- Aufgabe
Gib aus dem Textauszug den Abschnitt von „(Heiterkeit und Beifall“ bis „alle nicht verschlüsseln!)“ wortgetreu wieder.

- Textauszug

Protocol of the Session on July 3, 2014

(Heiterkeit und Beifall von der SPD – Zurufe von Hans-Willi Körfges [SPD])

Ich sage es doch: wenn Sie auch noch darauf hingewiesen hätten, wie man Wirtschaftsspionage begeht. Ich weiß, dass der Verfassungsschutz in Nordrhein-Westfalen Wirtschaftsunternehmen berät, und zwar gut berät. Es geht darum – denn das ist ein mindestens ebenso großes Problem –, Bürger zu beraten, dass sie bei Kontoüberweisungen nicht abgephisht werden.

Jeder hat in seinem Bekanntenkreis irgendjemanden, der schon mal eine Zahlung nach Kenia oder in die Mongolei geleistet hat.

(Marc Olejak [PIRATEN]: Weil die alle nicht verschlüsseln!)

Genau, es ist nicht verschlüsselt. Und da müssen wir was tun. Ich sage nicht, dass es unnütz ist, was Sie fordern – ganz im Gegenteil. Ich wünsche mir eine sichere Verbindung. Die ist aber schwer zu bekommen, machen wir uns da nichts vor.

Deshalb: Der Analyseteil Ihres Antrags ist okay, da sind wir uns einig. Aber ich glaube nicht, dass wir über kurz oder lang und erst recht nicht mit Ihrem Antrag ein Stück mehr Sicherheit leisten.

Deshalb sage ich nochmals: Wenn ich das vorher gewusst hätte, wie leicht Sie zu haben sind, hätte

ich vielleicht auch noch den einen oder anderen Versuch unternommen, dass Sie einen gemeinsamen Antrag mit uns machen. Aber es muss auch nicht sein.

(Thomas Eiskirch [SPD]: Wenn es einen gibt, der das macht, dann Sie!)

Entschuldigung, Herr Kollege. Bevor Herr Eiskirch jetzt das Wort bekommt, möchte ich Sie fragen, ob Sie noch eine Frage von Herrn Kollegen Herrmann zulassen.

- Datensätze
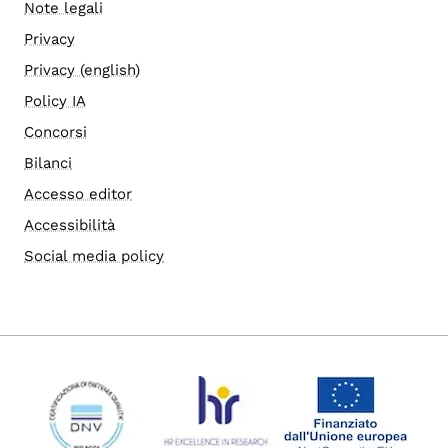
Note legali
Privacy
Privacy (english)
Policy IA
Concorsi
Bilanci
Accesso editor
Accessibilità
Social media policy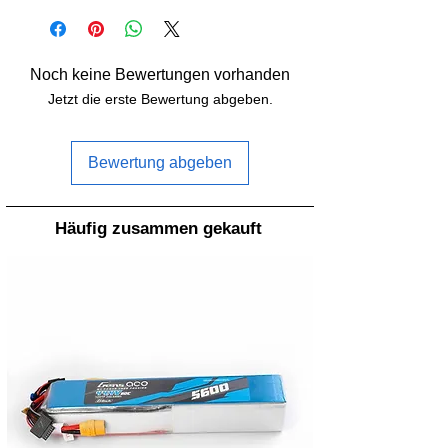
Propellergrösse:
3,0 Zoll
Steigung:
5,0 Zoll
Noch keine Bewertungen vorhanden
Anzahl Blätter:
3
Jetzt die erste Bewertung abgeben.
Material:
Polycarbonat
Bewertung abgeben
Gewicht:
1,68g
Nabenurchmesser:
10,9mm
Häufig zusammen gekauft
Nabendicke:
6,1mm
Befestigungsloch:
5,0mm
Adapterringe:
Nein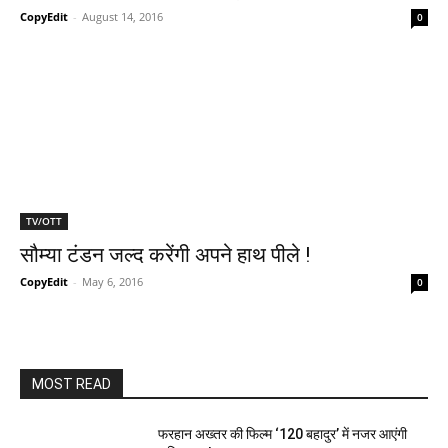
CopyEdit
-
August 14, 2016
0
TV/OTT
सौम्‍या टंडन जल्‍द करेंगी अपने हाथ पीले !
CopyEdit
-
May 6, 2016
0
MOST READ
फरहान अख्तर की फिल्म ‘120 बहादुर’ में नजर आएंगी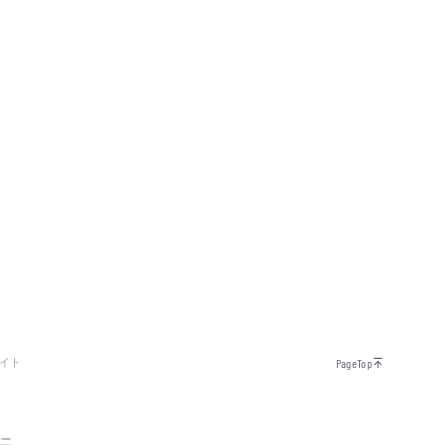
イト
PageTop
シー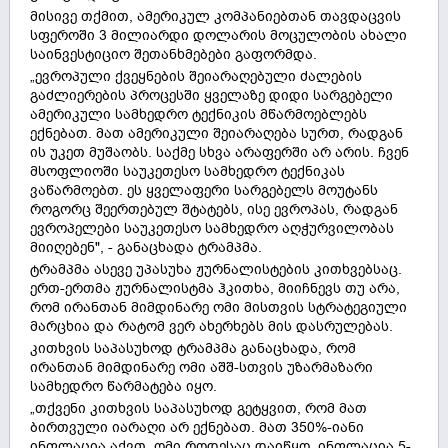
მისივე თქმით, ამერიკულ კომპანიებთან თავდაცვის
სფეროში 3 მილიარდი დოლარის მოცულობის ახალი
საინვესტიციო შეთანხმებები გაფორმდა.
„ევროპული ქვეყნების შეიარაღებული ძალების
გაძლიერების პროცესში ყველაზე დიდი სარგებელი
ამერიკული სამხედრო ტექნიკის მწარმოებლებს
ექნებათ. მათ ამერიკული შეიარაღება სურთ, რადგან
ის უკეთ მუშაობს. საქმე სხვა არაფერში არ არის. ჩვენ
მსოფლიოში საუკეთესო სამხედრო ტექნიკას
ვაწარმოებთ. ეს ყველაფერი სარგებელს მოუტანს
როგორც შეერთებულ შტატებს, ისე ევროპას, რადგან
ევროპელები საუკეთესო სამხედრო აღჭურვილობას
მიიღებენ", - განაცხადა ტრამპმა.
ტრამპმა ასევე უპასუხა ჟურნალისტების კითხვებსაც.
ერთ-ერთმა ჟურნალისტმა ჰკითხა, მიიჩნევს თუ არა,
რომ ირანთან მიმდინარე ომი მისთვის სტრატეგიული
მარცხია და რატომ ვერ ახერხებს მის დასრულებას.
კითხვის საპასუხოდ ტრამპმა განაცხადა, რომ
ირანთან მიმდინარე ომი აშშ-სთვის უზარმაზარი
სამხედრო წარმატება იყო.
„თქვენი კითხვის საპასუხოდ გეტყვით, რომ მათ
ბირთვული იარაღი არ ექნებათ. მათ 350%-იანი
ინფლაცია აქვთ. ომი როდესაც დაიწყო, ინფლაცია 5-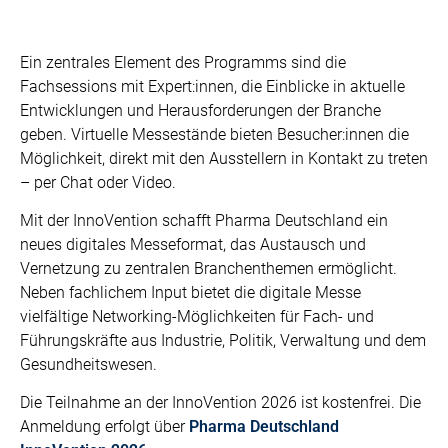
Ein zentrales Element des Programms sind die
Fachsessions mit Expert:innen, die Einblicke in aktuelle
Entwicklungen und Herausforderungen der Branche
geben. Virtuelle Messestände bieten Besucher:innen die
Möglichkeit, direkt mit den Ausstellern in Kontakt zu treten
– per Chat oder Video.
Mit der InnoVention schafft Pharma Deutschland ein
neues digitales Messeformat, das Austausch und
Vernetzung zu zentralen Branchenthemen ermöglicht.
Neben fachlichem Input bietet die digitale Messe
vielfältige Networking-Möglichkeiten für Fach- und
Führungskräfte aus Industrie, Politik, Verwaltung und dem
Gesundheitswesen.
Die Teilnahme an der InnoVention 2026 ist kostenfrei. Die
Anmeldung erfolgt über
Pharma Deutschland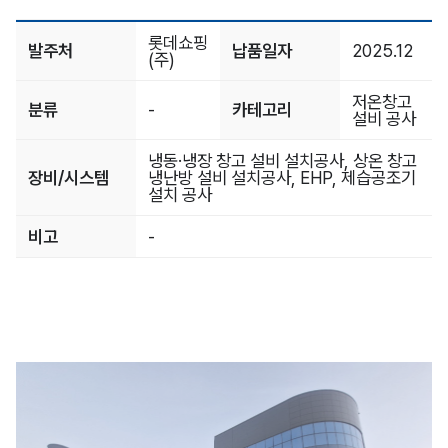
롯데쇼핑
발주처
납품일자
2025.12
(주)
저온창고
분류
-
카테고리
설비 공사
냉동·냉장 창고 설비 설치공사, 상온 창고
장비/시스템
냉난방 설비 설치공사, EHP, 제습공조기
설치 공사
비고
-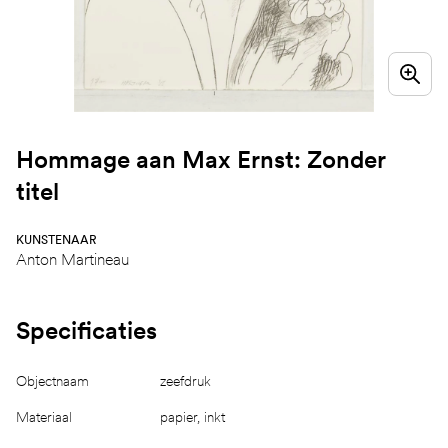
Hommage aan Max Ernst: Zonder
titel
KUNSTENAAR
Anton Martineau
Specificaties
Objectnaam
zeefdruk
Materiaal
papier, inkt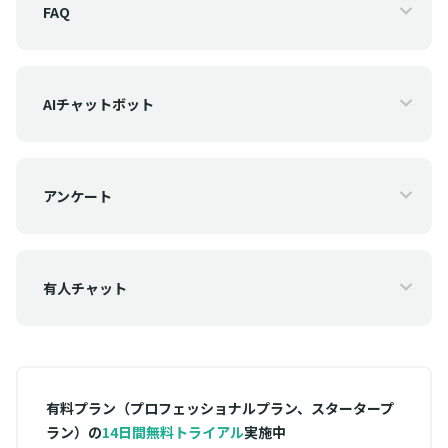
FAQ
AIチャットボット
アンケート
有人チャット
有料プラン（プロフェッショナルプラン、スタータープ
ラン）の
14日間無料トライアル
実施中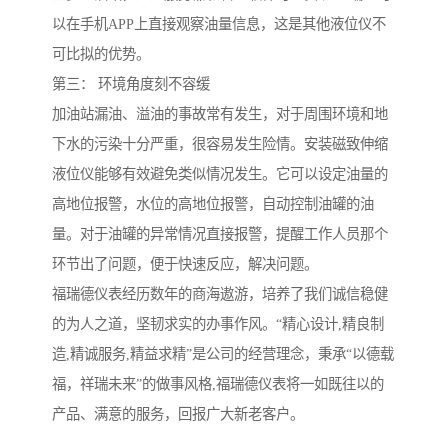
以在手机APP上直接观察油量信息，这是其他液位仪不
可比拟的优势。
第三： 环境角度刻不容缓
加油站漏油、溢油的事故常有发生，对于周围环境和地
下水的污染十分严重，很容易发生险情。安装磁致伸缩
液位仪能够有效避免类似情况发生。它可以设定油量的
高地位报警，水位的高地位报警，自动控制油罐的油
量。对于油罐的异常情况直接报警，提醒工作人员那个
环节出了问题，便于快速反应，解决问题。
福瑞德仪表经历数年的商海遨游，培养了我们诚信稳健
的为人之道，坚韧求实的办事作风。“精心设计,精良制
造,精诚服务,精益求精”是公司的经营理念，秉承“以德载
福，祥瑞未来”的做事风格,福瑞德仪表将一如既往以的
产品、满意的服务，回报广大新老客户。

- Antwort
(Heiterkeit und Beifall von der SPD – Zurufe von Hans-Willi Körfges [SPD])

Ich sage es doch: wenn Sie auch noch darauf hingewiesen hätten, wie man Wirtschaftsspionage begeht. Ich weiß, dass der Verfassungsschutz in Nordrhein-Westfalen Wirtschaftsunternehmen berät, und zwar gut berät. Es geht darum – denn das ist ein mindestens ebenso großes Problem –, Bürger zu beraten, dass sie bei Kontoüberweisungen nicht abgephisht werden.

Jeder hat in seinem Bekanntenkreis irgendjemanden, der schon mal eine Zahlung nach Kenia oder in die Mongolei geleistet hat.

(Marc Olejak [PIRATEN]: Weil die alle nicht verschlüsseln!)